Reputation: 14568
I have an output like -
Col.A Col.B Col.C Col.D
--------------------------------------------------------------
* 1 S60-01-GE-44T-AC SGFM115001195 7520051202 A
1 S60-PWR-AC APFM115101302 7520047802 A
1 S60-PWR-AC APFM115101245 7520047802 A
or
Col.A Col.B Col.C Col.D
--------------------------------------------------------------
* 0 S50-01-GE-48T-AC DL252040175 7590005605 B
0 S50-PWR-AC N/A N/A N/A
0 S50-FAN N/A N/A N/A
For these outputs the regular expression -
(?:\*)?\s+(?<unitno>\d+)\s+\S+-\d+-(?:GE|TE)?-?(?:\d+(?:F|T))-?(?:(?:AC)|V)?\s+(?<serial>\S+)\s+\S+\s+\S+\s+\n
works fine to capture Column A and Column B. But recently I got a new kind of output -
Col.A Col.B Col.C Col.D
---------------------------------------------------------
* 0 S4810-01-64F HADL120620060 7590009602 A
0 S4810-PWR-AC H6DL120620060 7590008502 A
0 S4810-FAN N/A N/A N/A
0 S4810-FAN N/A N/A N/A
As you can see the patterns "GE|TE" and the "AC|V" are missing from these outputs. How do I change my regular expression accordingly maintaining backward compatibility.
EDIT:
The output that you see comes in a complete string and due to some operational limits I cannot use any other concept other than regex here to get my desired values. I know using split would be ideal here but I cannot.
Upvotes: 0
Views: 497
Reputation: 112324
A regular expression seems not to be the right approach here. Use a positional approach
string s = "* 0 S4810-01-64F HADL120620060 7590009602 A";
bool withStar = s[0] == '*';
string nr = s.Substring(2, 2).Trim();
string colA = s.Substring(5, 18).TrimEnd();
string colB = s.Substring(24, 14).TrimEnd();
...
UPDATE
I you want (or must) stick to Regex, test for the spaces instead of the values. Of cause this works only if the values never include spaces.
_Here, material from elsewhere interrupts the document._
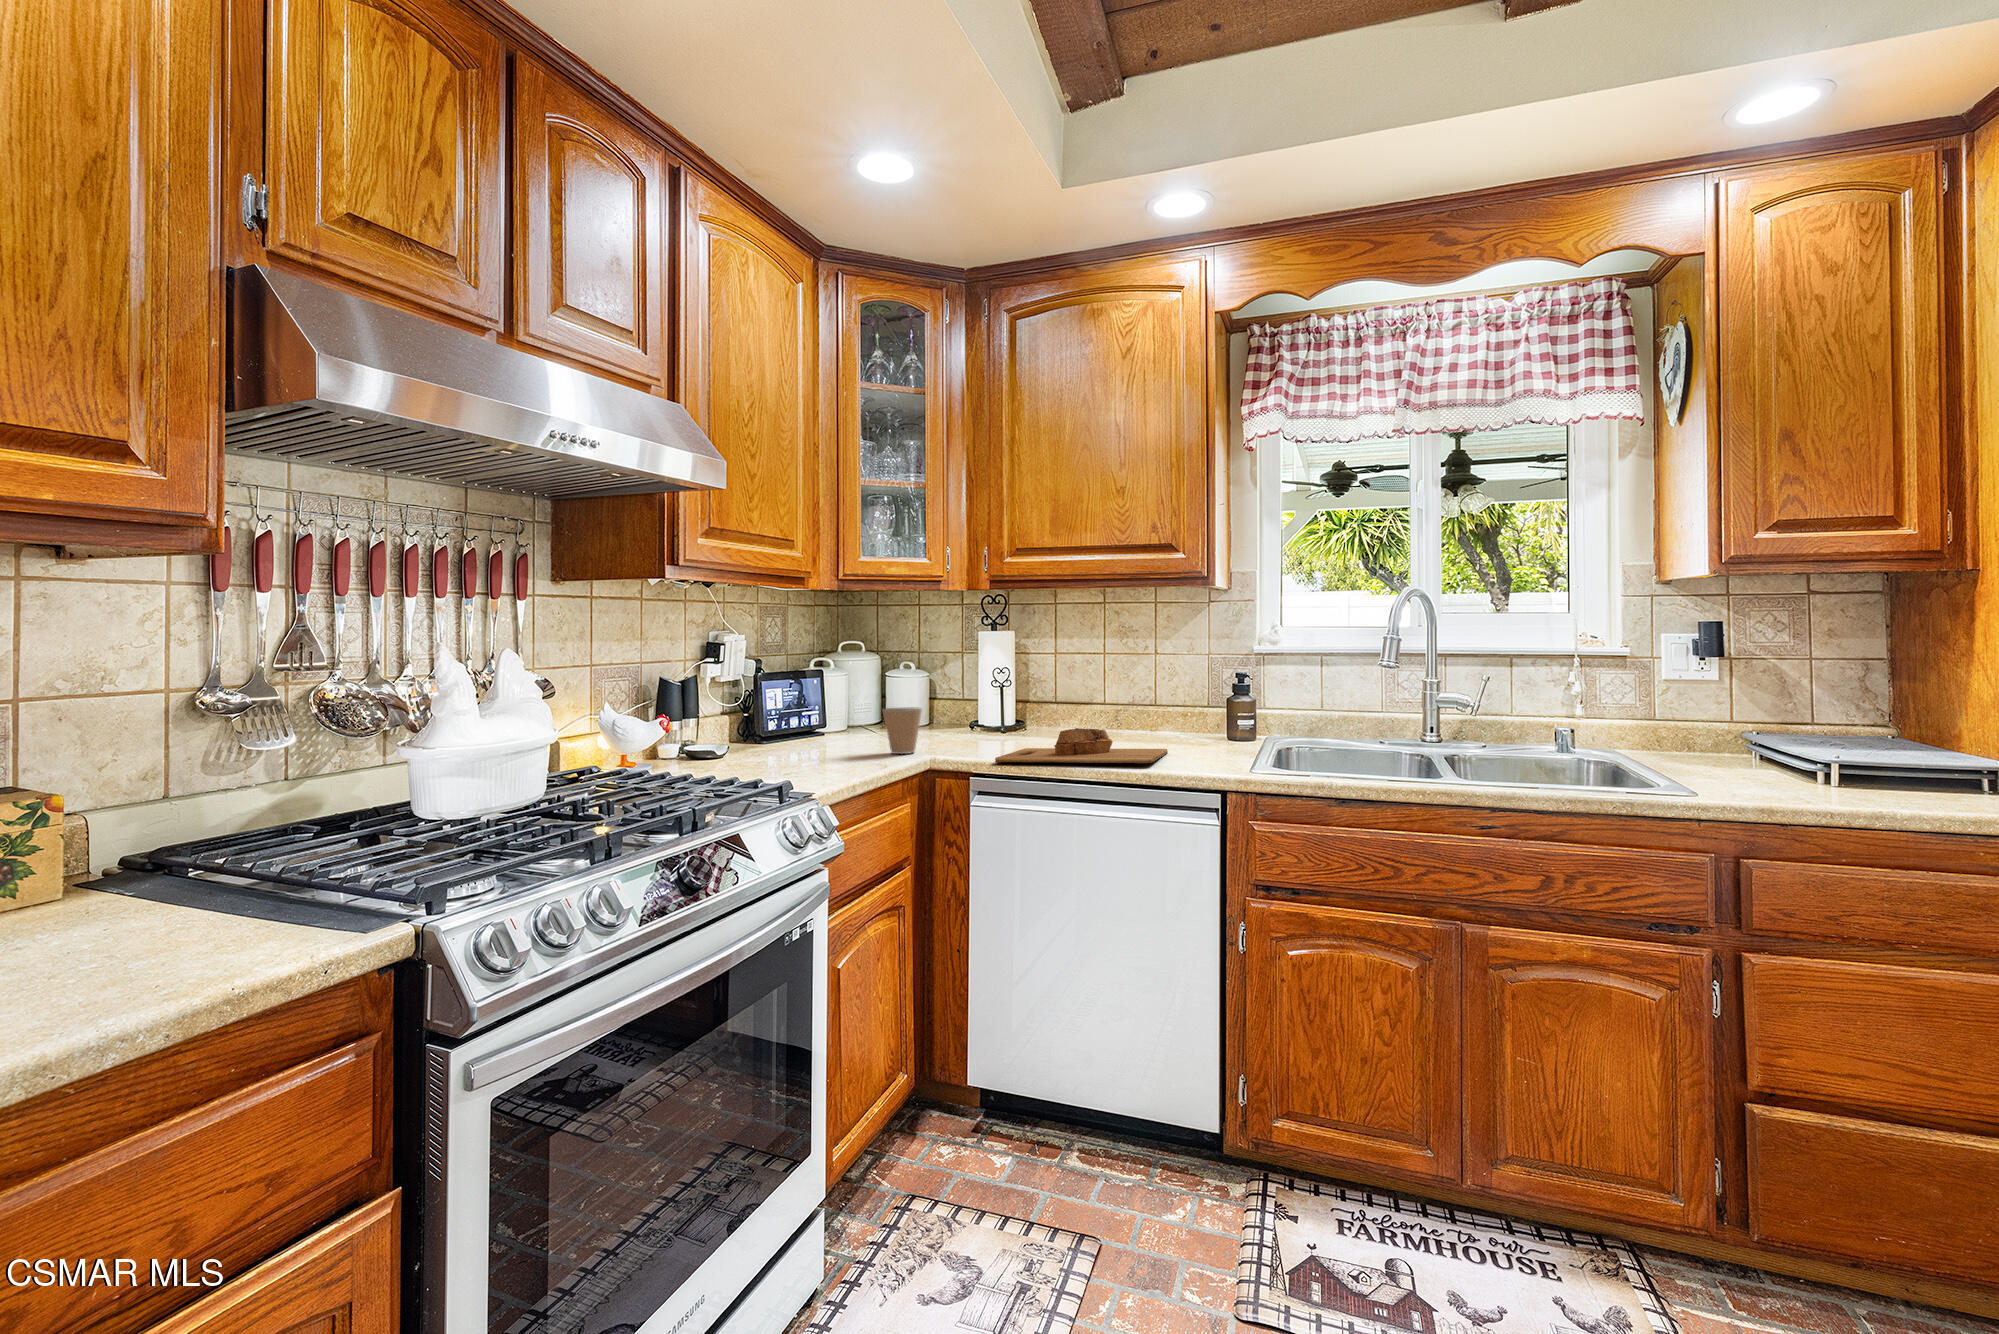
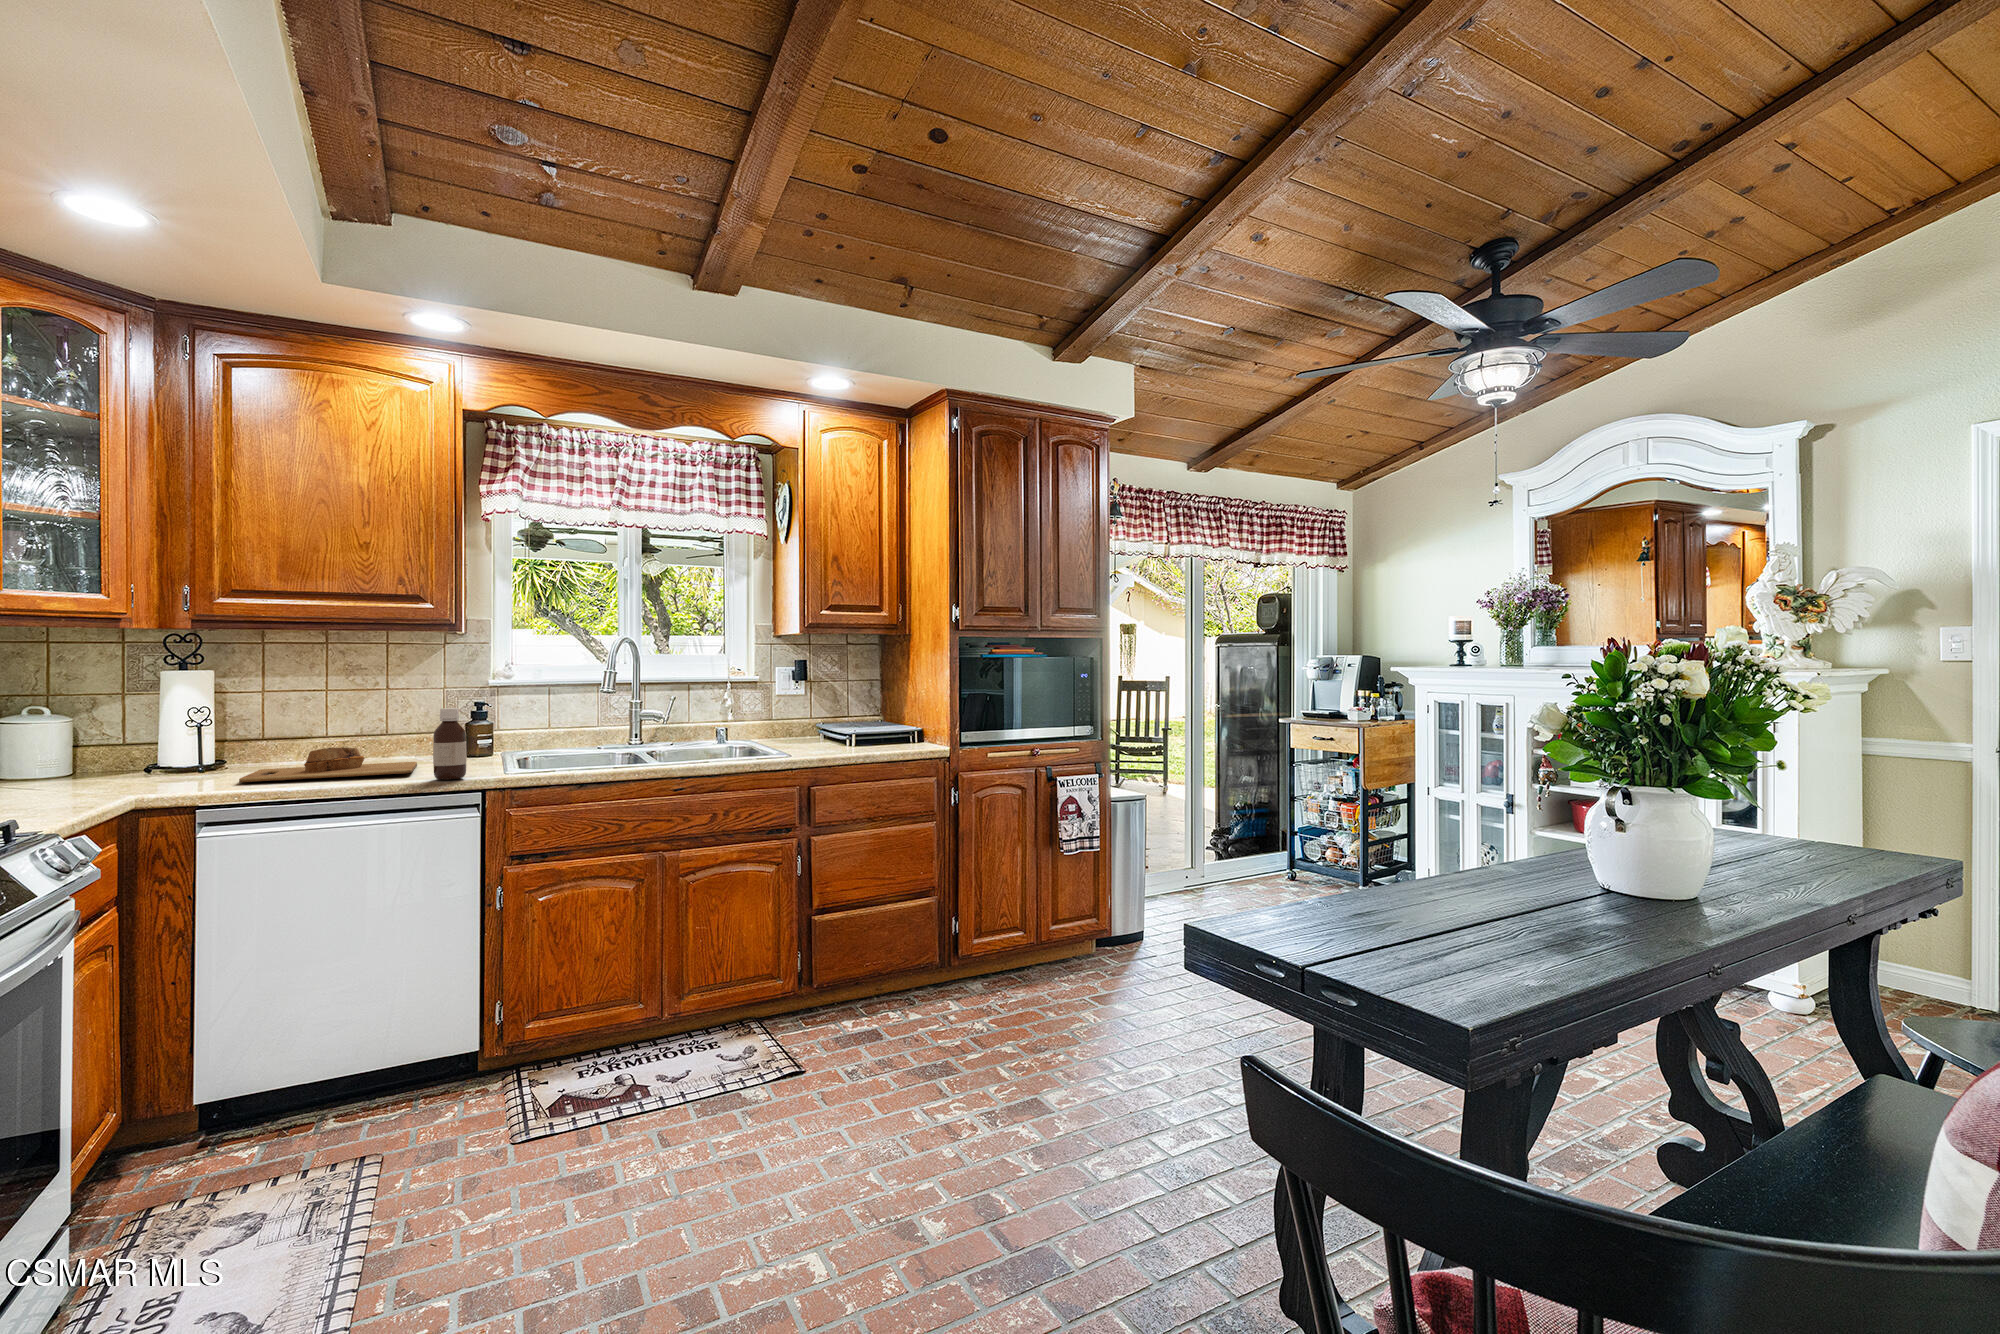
bottle: none [1169,685,1206,775] -> present [433,708,467,780]
coffee cup: present [883,708,922,754] -> none [75,735,132,783]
string[] result = Regex.Split(s, "\s+");
Of cause you can also search for non-spaces \S
instead of \s
.
MatchCollection matches = Regex.Matches(s, "\S+");
or excluding the star
(?:\*)?[^*\s]+
Upvotes: 2
Reputation: 31394
You are probably better off using String.Split() to break the column values out into sperate strings and then processing them, rather that using a huge un-readable regular expression.
foreach (string line in lines) {
string[] colunnValues = line.Split((char[])null, StringSplitOptions.RemoveEmptyEntries);
...
}
Upvotes: 2
Reputation: 2215
Why not try something like this (?:\*)?\s+(?<unitno>\d+)\s+\S+\s+(?<serial>\S+)\s+\S+\s+\S+(?:\s+)?\n
This is built off your provided regular expression and due to the trailing \n
the provided input will need to end with a carriage return.
Upvotes: 1
Reputation: 1708
I would not use regular expressions to parse these reports.
Instead, treat them as fixed column width reports after the headers are stripped off.
I would do something like (this is typed cold as an example, not tested even for syntax):
// Leaving off all public/private/error detection stuff
class ColumnDef
{
string Name { set; get; }
int FirstCol { set; get; }
int LastCol { set; get; }
}
ColumnDef[] report = new ColumnDef[]
{
{ Name = "ColA",
FirstCol = 0,
LastCol = 2
},
/// ... and so on for each column
}
IDictionary<string, string> ParseDataLine(string line)
{
var dummy = new Dictionary<string, string>();
foreach (var c in report)
{
dummy[c.Name] = line.Substring(c.FirstCol, c.LastCol).Trim();
}
}
This is an example of a generic ETL (Extract, Transform, and Load) problem--specifically the Extract stage.
You will have to strip out header and footer lines before using ParseDataLine
, and I am not sure there is enough information shown to do that. Based on what your post says, any line that is blank, or doesn't start with a space or a *
is a header/footer line to be ignored.
Upvotes: 1
Reputation: 31184
your regular expression doesn't even need GE
or TE
. See that ?
after (?:GE|TE)
?
that means that the previous group or symbol is optional.
the same is true with the AC
and V
section
Upvotes: 1